For the lobster filling & chili oil:

  1. Start by preparing the chili oil. In a small pot combine the olive oil, chili flakes, and garlic.* Turn on the stove to a low heat and let the oil warm until the ingredients begin sizzling. Keep a close eye on the mixture and give it an occasional stir, it should be sizzling lightly, but not smoking. If it smokes, immediately lower the temperature or even remove entirely from heat and then slowly heat up again. Let the ingredients infuse the oil for a few minutes, then remove from the stove and set aside to cool. *Note: We used fresh garlic for the chili oil, but if you’re planning to store the chili oil for a few days, we recommend using a dehydrated/dried sliced garlic to avoid spoilage, and store leftover chili at room temperature in a sealed container.
  2. Prepare the lobster filling: If working with cooked lobster meat: Melt the butter in a small pot, once melted but not bubbling, add in the lobster. Season with a pinch or two of salt (if using unsalted butter), then begin gently mixing the butter and lobster together. Lower the heat if the meat begins to stick or the butter starts to smell like it is browning.
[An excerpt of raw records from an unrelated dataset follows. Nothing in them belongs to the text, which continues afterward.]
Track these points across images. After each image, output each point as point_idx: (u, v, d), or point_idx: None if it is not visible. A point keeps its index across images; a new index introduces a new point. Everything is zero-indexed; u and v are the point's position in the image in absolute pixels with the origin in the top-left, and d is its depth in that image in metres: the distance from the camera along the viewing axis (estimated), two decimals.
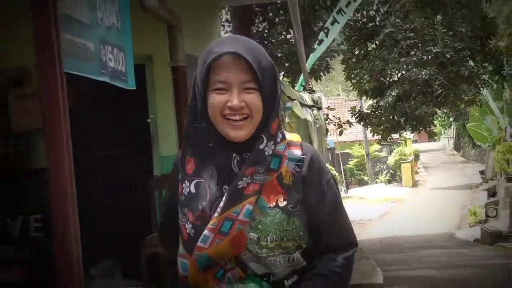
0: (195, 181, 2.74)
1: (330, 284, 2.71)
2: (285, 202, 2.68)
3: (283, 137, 2.77)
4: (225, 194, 2.67)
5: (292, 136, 2.82)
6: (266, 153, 2.71)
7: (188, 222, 2.71)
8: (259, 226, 2.65)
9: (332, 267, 2.74)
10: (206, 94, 2.72)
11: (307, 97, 17.34)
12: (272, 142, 2.74)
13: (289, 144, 2.79)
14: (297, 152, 2.78)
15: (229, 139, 2.72)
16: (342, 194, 43.82)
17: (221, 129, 2.72)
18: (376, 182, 52.84)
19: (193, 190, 2.73)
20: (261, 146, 2.71)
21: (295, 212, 2.70)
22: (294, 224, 2.68)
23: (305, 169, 2.77)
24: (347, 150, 54.75)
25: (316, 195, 2.76)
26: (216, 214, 2.65)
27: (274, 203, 2.67)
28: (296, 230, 2.69)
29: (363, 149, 54.64)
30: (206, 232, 2.64)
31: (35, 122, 8.18)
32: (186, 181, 2.77)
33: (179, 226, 2.77)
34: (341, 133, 31.87)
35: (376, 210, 35.18)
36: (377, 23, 30.63)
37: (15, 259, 10.11)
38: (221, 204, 2.66)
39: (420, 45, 29.07)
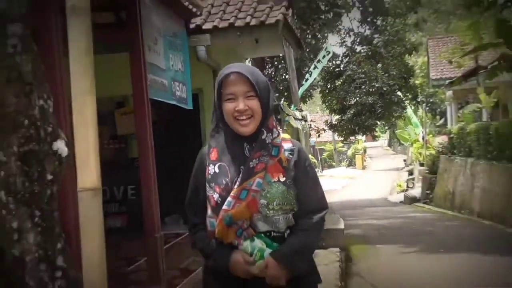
0: (218, 164, 2.61)
1: (309, 235, 2.64)
2: (284, 178, 2.58)
3: (279, 134, 2.67)
4: (241, 172, 2.56)
5: (285, 135, 2.74)
6: (267, 141, 2.60)
7: (215, 193, 2.57)
8: (268, 195, 2.54)
9: (311, 224, 2.64)
10: (221, 104, 2.63)
11: (298, 114, 17.28)
12: (270, 134, 2.63)
13: (284, 139, 2.69)
14: (289, 145, 2.68)
15: (239, 133, 2.60)
16: (319, 173, 44.00)
17: (233, 127, 2.61)
18: (340, 166, 52.74)
19: (217, 170, 2.61)
20: (263, 137, 2.60)
21: (291, 185, 2.59)
22: (290, 193, 2.58)
23: (295, 156, 2.65)
24: (322, 147, 54.47)
25: (303, 173, 2.66)
26: (235, 186, 2.53)
27: (277, 179, 2.57)
28: (292, 197, 2.58)
29: (332, 146, 54.62)
30: (229, 198, 2.52)
31: (131, 129, 8.22)
32: (211, 165, 2.64)
33: (207, 196, 2.63)
34: (318, 136, 32.00)
35: (340, 184, 35.12)
36: (341, 68, 30.54)
37: (119, 212, 10.18)
38: (239, 179, 2.54)
39: (367, 82, 28.92)
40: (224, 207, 2.52)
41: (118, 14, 8.23)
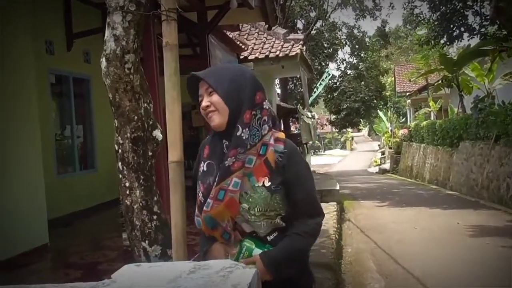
0: (207, 162, 1.70)
1: (304, 241, 1.67)
2: (269, 183, 1.63)
3: (269, 129, 1.68)
4: (218, 171, 1.66)
5: (280, 134, 1.72)
6: (244, 137, 1.63)
7: (200, 192, 1.70)
8: (250, 200, 1.62)
9: (305, 229, 1.67)
10: None
11: (309, 114, 17.10)
12: (247, 129, 1.63)
13: (278, 139, 1.69)
14: (281, 146, 1.67)
15: (214, 129, 1.71)
16: (322, 153, 43.51)
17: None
18: (336, 148, 52.14)
19: (205, 168, 1.70)
20: (238, 133, 1.62)
21: (276, 190, 1.63)
22: (275, 199, 1.63)
23: (286, 160, 1.66)
24: (324, 135, 53.84)
25: (294, 178, 1.67)
26: (214, 186, 1.65)
27: (261, 183, 1.62)
28: (277, 203, 1.63)
29: (331, 135, 54.04)
30: (208, 199, 1.64)
31: (201, 123, 8.21)
32: (202, 162, 1.73)
33: (196, 194, 1.76)
34: (322, 128, 31.98)
35: (336, 160, 34.64)
36: (337, 85, 30.27)
37: (188, 176, 10.17)
38: (216, 179, 1.64)
39: (354, 93, 28.67)
40: (204, 208, 1.67)
41: (195, 49, 8.25)
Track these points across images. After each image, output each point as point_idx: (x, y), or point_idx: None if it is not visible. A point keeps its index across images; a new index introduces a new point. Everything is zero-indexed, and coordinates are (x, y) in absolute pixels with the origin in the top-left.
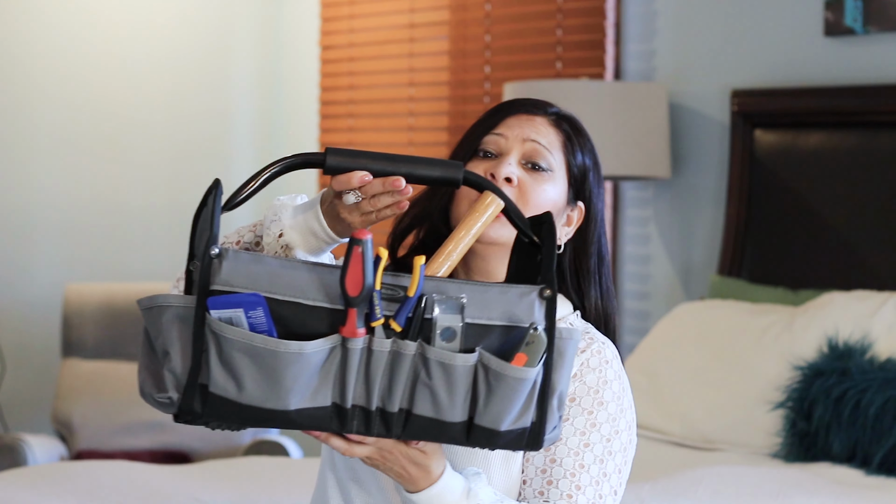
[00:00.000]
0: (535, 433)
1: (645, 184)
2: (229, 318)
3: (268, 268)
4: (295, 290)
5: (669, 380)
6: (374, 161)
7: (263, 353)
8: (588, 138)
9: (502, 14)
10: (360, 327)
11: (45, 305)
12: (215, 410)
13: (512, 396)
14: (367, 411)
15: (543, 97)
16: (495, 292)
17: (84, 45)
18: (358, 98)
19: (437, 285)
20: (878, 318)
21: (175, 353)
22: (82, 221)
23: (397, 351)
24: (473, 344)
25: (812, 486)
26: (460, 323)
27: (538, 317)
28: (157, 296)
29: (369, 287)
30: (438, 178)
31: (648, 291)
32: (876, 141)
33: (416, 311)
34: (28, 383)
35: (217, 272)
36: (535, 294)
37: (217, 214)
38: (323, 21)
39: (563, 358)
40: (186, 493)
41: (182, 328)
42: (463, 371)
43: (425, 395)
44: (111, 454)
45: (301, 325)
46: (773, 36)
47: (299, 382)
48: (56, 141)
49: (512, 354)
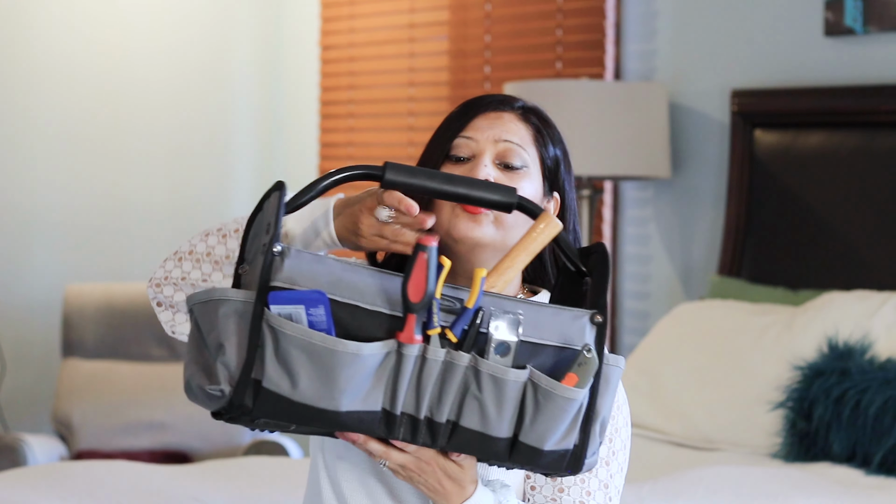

  3. After a few minutes, once the lobster is heated, begin basting it with the butter using a spoon. The butter should start to become opaque and thicker, resembling a sauce. After about a minute the lobster filling will be done.
  4. If using raw lobster meat: Poach the lobster meat in the melted butter on medium/low heat until cooked through, stirring occasionally. It should become fully opaque and bright pink/red. This should only take a few minutes. Then, move on to basting, like with the pre-cooked meat.
  5. To assemble the lobster roll, take one roll and cut out a half-inch sliver from the middle and hallow it, to make space for the filling without the bun splitting in two. (The discarded bread can be used to make breadcrumbs or snacked on while cooking) Drizzle some of the butter from the pan into the roll, then fill with a quarter of the lobster filling, then drizzle a bit more butter over the top.
  6. Finish the lobster roll with as much chili oil as preferred, as well as some fresh chives. Enjoy warm!